Furthermore, there is no transparency necessary when you run a business. Remember, we expect businessmen to cheat. You do not have to tell your stakeholders what you are doing behind the scenes, except maybe with an “annual report” that can be dressed up however you want to appease them. You just have to keep stakeholders happy with the results, that is, their earnings. Customers, who Kushner equated with citizens, are at the very bottom level of people you have to please. And in monopoly capitalism, the role of the consumer is even less threatening, because it is easy to snuff out possible competition from small businesses.

- _Dataset entries_:
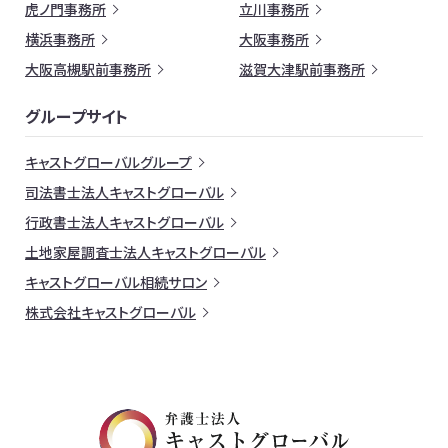
虎ノ門事務所
立川事務所
横浜事務所
大阪事務所
大阪高槻駅前事務所
滋賀大津駅前事務所
グループサイト
キャストグローバルグループ
司法書士法人キャストグローバル
行政書士法人キャストグローバル
土地家屋調査士法人キャストグローバル
キャストグローバル相続サロン
株式会社キャストグローバル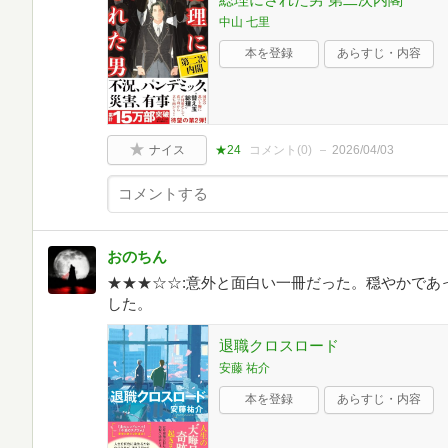
中山 七里
本を登録
あらすじ・内容
ナイス
★24
コメント(
0
)
2026/04/03
おのちん
★★★☆☆:意外と面白い一冊だった。穏やかであ
した。
退職クロスロード
安藤 祐介
本を登録
あらすじ・内容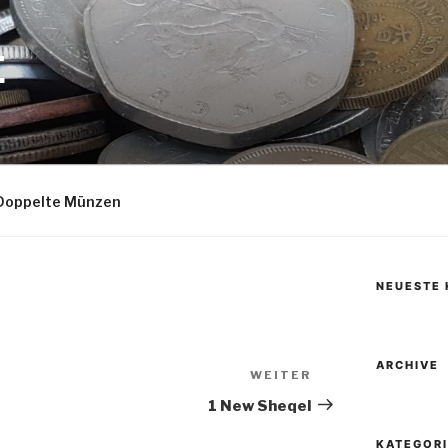
E
Doppelte Münzen
NEUESTE
ARCHIVE
WEITER
Nächster
Beitrag
1 New Sheqel
KATEGOR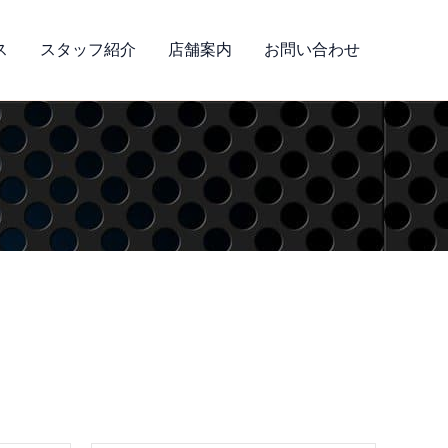
ス
スタッフ紹介
店舗案内
お問い合わせ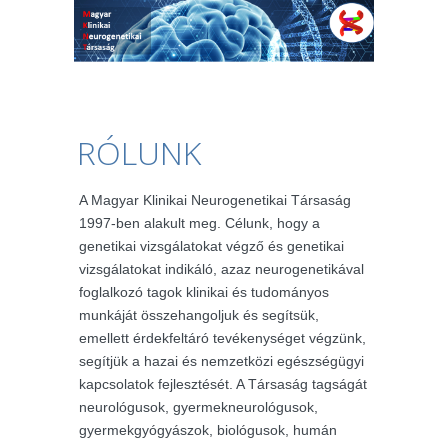
RÓLUNK
A Magyar Klinikai Neurogenetikai Társaság
1997-ben alakult meg. Célunk, hogy a
genetikai vizsgálatokat végző és genetikai
vizsgálatokat indikáló, azaz neurogenetikával
foglalkozó tagok klinikai és tudományos
munkáját összehangoljuk és segítsük,
emellett érdekfeltáró tevékenységet végzünk,
segítjük a hazai és nemzetközi egészségügyi
kapcsolatok fejlesztését. A Társaság tagságát
neurológusok, gyermekneurológusok,
gyermekgyógyászok, biológusok, humán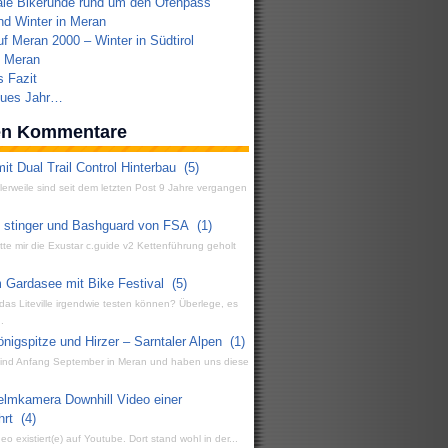
ale Bikerunde rund um den Ofenpass
d Winter in Meran
f Meran 2000 – Winter in Südtirol
n Meran
s Fazit
eues Jahr…
ten Kommentare
it Dual Trail Control Hinterbau
(5)
ttlerweile sind seit dem letzten Post 9 Jahre vergangen
g stinger und Bashguard von FSA
(1)
atte mir die Exustar c.guide v2 Kettenführung geholt
 Gardasee mit Bike Festival
(5)
 das Liteville irgendwie testen können? Überlege, es
.
igspitze und Hirzer – Sarntaler Alpen
(1)
 sind Anfang September in Meran und haben uns diese
elmkamera Downhill Video einer
hrt
(4)
eo existiert(e) auf Youtube. Dort stand wohl in der...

- _Tasks_:
- 1) Reproduce the part of the passage on running a business that opens with the words containing "Furthermore, there is" and closes with "from small businesses.".
- 2) In the passage on running a business, whom did Kushner equate with citizens?
- 3) List every term the passage on running a business uses for a category of people.

- _Exercise responses_:
- 1)
Furthermore, there is no transparency necessary when you run a business. Remember, we expect businessmen to cheat. You do not have to tell your stakeholders what you are doing behind the scenes, except maybe with an “annual report” that can be dressed up however you want to appease them. You just have to keep stakeholders happy with the results, that is, their earnings. Customers, who Kushner equated with citizens, are at the very bottom level of people you have to please. And in monopoly capitalism, the role of the consumer is even less threatening, because it is easy to snuff out possible competition from small businesses.

- 2) Customers.

- 3) businessmen, stakeholders, customers, citizens, consumer